Oxfam America

Another America is Possible

Indigenous People Defend their Culture and Livelihoods, Oppose the FTAA


“You couldn’t possibly understand, you who were born in golden cradles and have never suffered. But we don’t have food to feed our children. Our markets are flooded with cheap imports. Imported milk is dumped in Ecuador for half of what it costs to produce it… We have no way to live, and the FTAA will only make it worse. When we complain, the U.S. government calls us terrorists. We are not threatening anything, but we are hungry and tired and things have to change.” -- Leonidas Iza, President of the Confederation of Indigenous Nationalities of Ecuador (CONAIE)

The Hemispheric Social Alliance, a network of hundreds of social organizations throughout the Americas, was formed to oppose and develop viable alternatives to the FTAA. It was one of the main conveners of the Quito parallel events, together with Oxfam partner CONAIE, and many others. Their main slogan for the continental movement against FTAA is “Another America is Possible.”

By: Thea Gelbspan/Oxfam

Indigenous people across South America are mobilizing to defend their culture and way of life from the most serious threat to their survival of the new millenium: free trade.

Plans to take the North American Free Trade Agreement (NAFTA) and bring it south to Central and South America in the form of a proposed Free Trade Area of the Americas (FTAA) are alarming citizen organizations across the hemisphere. In their eyes, NAFTA has brought poverty and ruin to countless Mexican farmers, and forced them to work in low-wage factory jobs by driving down agricultural prices in the face of subsidized U.S. crops. Taking this concept and forcing it on the rest of the hemisphere through the FTAA is a threat that has galvanized the highly committed and organized indigenous federations of South America.

Indigenous people stand to lose the most from the FTAA. They are the most impoverished and vulnerable people in the region, and face daily obstacles to true economic opportunity and social advancement, due to racial and other forms of discrimination. In the face of centuries of colonialism, oppression, and poverty, indigenous people are energetic defenders of their cultures and worldviews, which are based on very different principles than those promoted by the modern free trade economic system. They fear that imposing a North American style economy on the region will overcome their traditional ways of working, and spell the end of their culture.

Since government representatives often fail to represent their interests, indigenous organizations fear that the secret nature of the FTAA negotiations will exclude the concerns of their members and offer little to help them.

◇ ◇ ◇

> [WORK INSTRUCTIONS]
1. According to the article on indigenous opposition to the FTAA, what is the main slogan of the continental movement against the FTAA?
2. Decide whether each statement agrees with the article on indigenous opposition to the FTAA. Answer yes or no for each, quoting the words of the article that settle it.
(a) The Hemispheric Social Alliance was formed to oppose the FTAA and develop alternatives to it.
(b) Leonidas Iza is President of the Confederation of Indigenous Nationalities of Ecuador.
(c) Imported milk is dumped in Ecuador for twice what it costs to produce.
3. Write a continuation of the article on indigenous opposition to the FTAA, starting after its final sentence.

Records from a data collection
◇ ◇ ◇

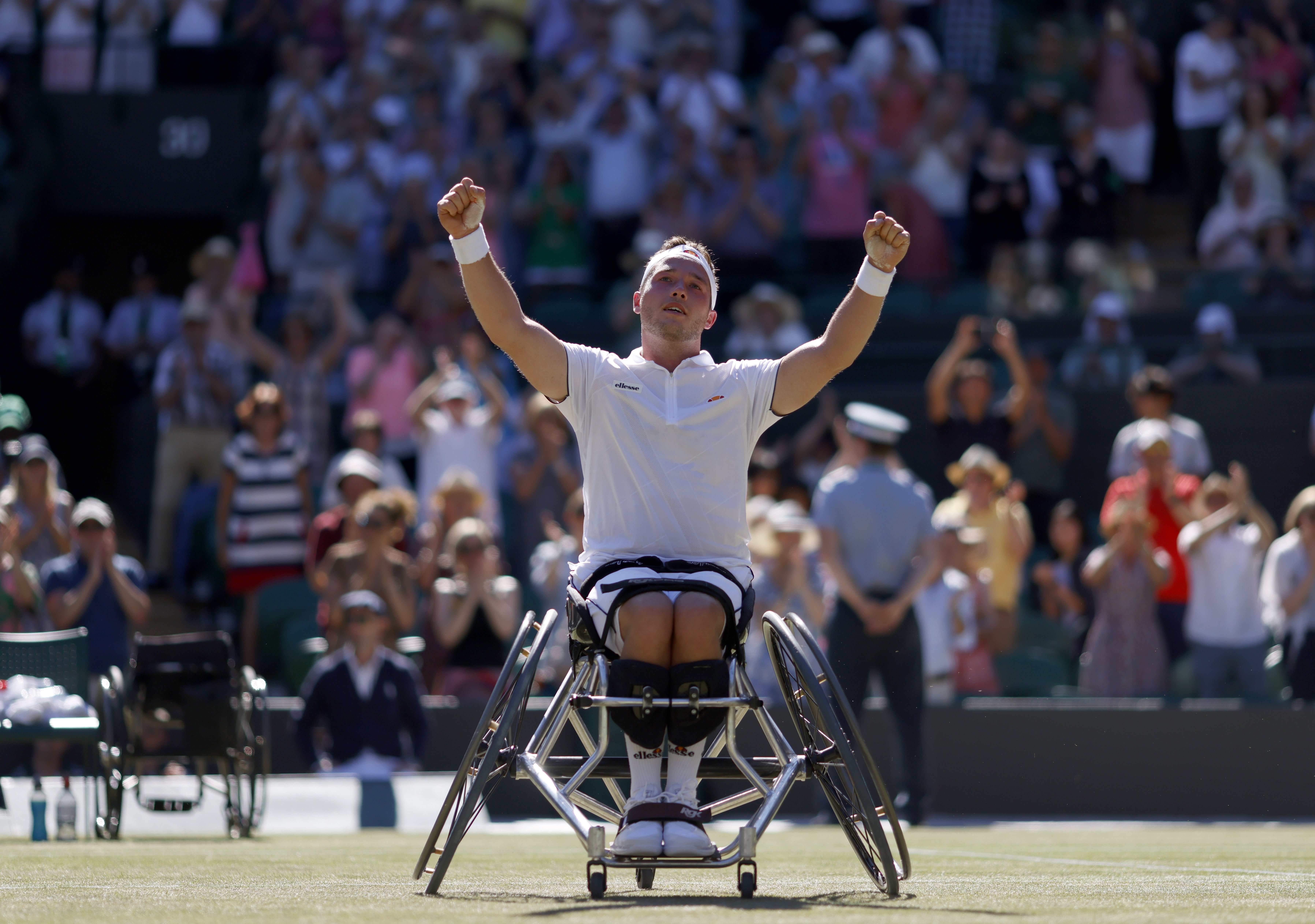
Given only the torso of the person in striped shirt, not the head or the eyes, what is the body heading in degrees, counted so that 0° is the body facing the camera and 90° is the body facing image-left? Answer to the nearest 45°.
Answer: approximately 0°

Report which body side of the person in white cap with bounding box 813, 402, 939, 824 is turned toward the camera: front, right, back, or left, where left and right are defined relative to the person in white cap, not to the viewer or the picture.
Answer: back

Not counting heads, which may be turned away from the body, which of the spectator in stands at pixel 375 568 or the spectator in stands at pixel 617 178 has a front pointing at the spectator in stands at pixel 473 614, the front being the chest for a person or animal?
the spectator in stands at pixel 617 178

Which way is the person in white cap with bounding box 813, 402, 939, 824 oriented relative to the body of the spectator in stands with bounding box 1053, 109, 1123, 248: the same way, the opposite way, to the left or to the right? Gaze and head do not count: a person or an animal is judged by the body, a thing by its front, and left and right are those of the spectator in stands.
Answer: the opposite way

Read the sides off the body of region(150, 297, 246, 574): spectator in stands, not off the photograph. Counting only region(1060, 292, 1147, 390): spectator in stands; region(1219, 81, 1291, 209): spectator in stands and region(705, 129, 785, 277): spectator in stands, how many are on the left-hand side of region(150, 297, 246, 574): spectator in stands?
3

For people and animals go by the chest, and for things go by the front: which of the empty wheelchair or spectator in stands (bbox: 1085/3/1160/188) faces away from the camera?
the empty wheelchair

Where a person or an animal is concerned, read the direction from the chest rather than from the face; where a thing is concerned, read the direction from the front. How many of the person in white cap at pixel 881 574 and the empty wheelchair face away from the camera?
2

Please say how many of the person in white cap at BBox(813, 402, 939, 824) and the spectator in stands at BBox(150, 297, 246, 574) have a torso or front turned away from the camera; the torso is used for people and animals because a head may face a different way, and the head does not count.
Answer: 1

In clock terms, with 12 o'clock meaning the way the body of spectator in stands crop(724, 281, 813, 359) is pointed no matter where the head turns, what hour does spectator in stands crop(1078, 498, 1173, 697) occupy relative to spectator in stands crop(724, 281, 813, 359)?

◇ ◇ ◇

> [REPLIES]
1. "Another America is Possible."

2.
(a) Yes: "was formed to oppose and develop viable alternatives to the FTAA."
(b) Yes: "Leonidas Iza, President of the Confederation of Indigenous Nationalities of Ecuador (CONAIE)."
(c) No: "Imported milk is dumped in Ecuador for half of what it costs to produce it."

3.
Indigenous people in South America are concerned that free trade will impose the privatization of government social services and utilities such as water, raising fees and prices beyond the means of some impoverished people. This sign reads "Water sustains us; they won’t privatize it."

By: Thea Gelbspan/Oxfam

To make their concerns known to the world, hundreds of indigenous and citizen organizations gathered in Quito, Ecuador, the site of a closed-door meeting of government ministers negotiating the FTAA in late October, 2002. The Hemispheric Social Alliance, a network of organizations including Oxfam partners opposing the FTAA and generating alternative development proposals, held a series of parallel conferences, workshops and discussion panels, and staged a colorful mass mobilization that brought over 10,000 people to the streets.

A statement from the parallel conference said “The full force of our own forms of life and ways of thinking demonstrate that another America is indeed possible.” The people of South America know that it is not enough to simply protest the FTAA – they must communicate their vision of another America, in which their culture and traditional systems can flourish. Oxfam’s partners were prominent in these discussions. They are developing a variety of alternatives to the FTAA, which put people at the center of trade, and make trade work for the poor, protect the environment, and ensure a healthy future for all people in the hemisphere.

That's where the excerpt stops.